Retailers Cancel Orders, Cash Flow Crisis Emerges
High tariffs have led retailers to cancel orders. The Toy Association noted that many retailers originally relied on Chinese supplies for Christmas goods and toys, now facing the dual pressures of supply disruption and soaring costs. Ahearn stated, "If we don't have products, we don't have cash flow, which means no money to pay the bills."
This situation is especially critical for small and medium-sized toy manufacturers. Ahearn pointed out that these companies have limited capital and cannot afford the high costs of relocating production lines and rebuilding supply chains. Even if some U.S. factories have automation capabilities, they can only produce a few items and cannot replace China's vast production capacity.
Chain Reaction of Export Disruption and Industry Chain Fracture
In addition to U.S. companies being hit, Chinese exporters are also affected. Many Chinese factories have halted production due to a sudden drop in orders. According to reports, toy and electronic product manufacturers in Guangdong, Dongguan, and other areas have experienced a production halt.
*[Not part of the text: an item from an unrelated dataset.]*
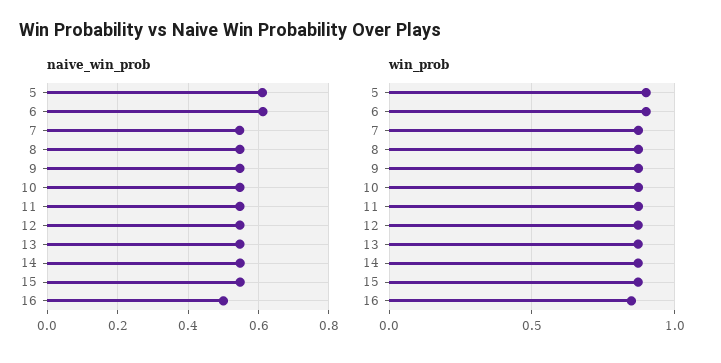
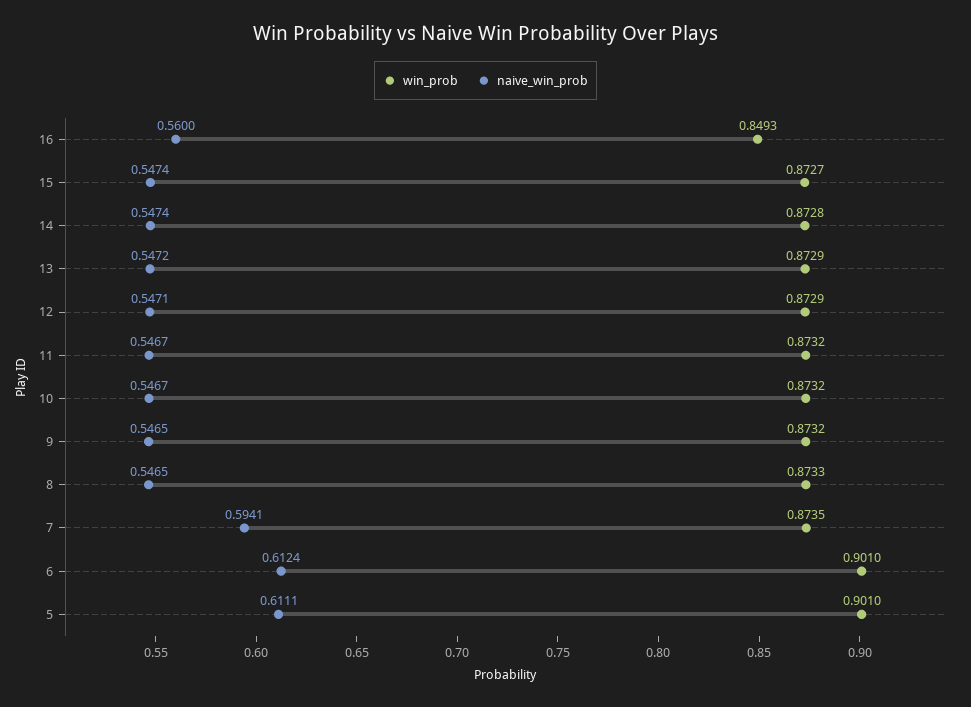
naive_win_prob, 7: 0.54 -> 0.5941
naive_win_prob, 16: 0.5 -> 0.56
Some companies have even gone on early holidays, awaiting policy clarity.
At a trade fair in Yiwu, Zhejiang, China, many exporters reported that U.S. clients have canceled or suspended orders, with some containers even being asked to return while en route. These changes not only affect Chinese exports but also further disrupt the global supply chain.
Rising Internal Opposition in the U.S.
California Governor Gavin Newsom has filed a lawsuit against the federal government, questioning the legality of Trump's invocation of the International Emergency Economic Powers Act to impose tariffs. He stated, "Eighty percent of the toys under my children's Christmas tree come from China, and these tariffs cause real harm to families and businesses."
Additionally, nonprofit organizations and small business groups have filed lawsuits in federal court, arguing that the tariff policy was not approved by Congress, violating the principle of separation of powers. According to polls, more than half of Americans oppose the tariffs, indicating that the policy has sparked widespread controversy domestically.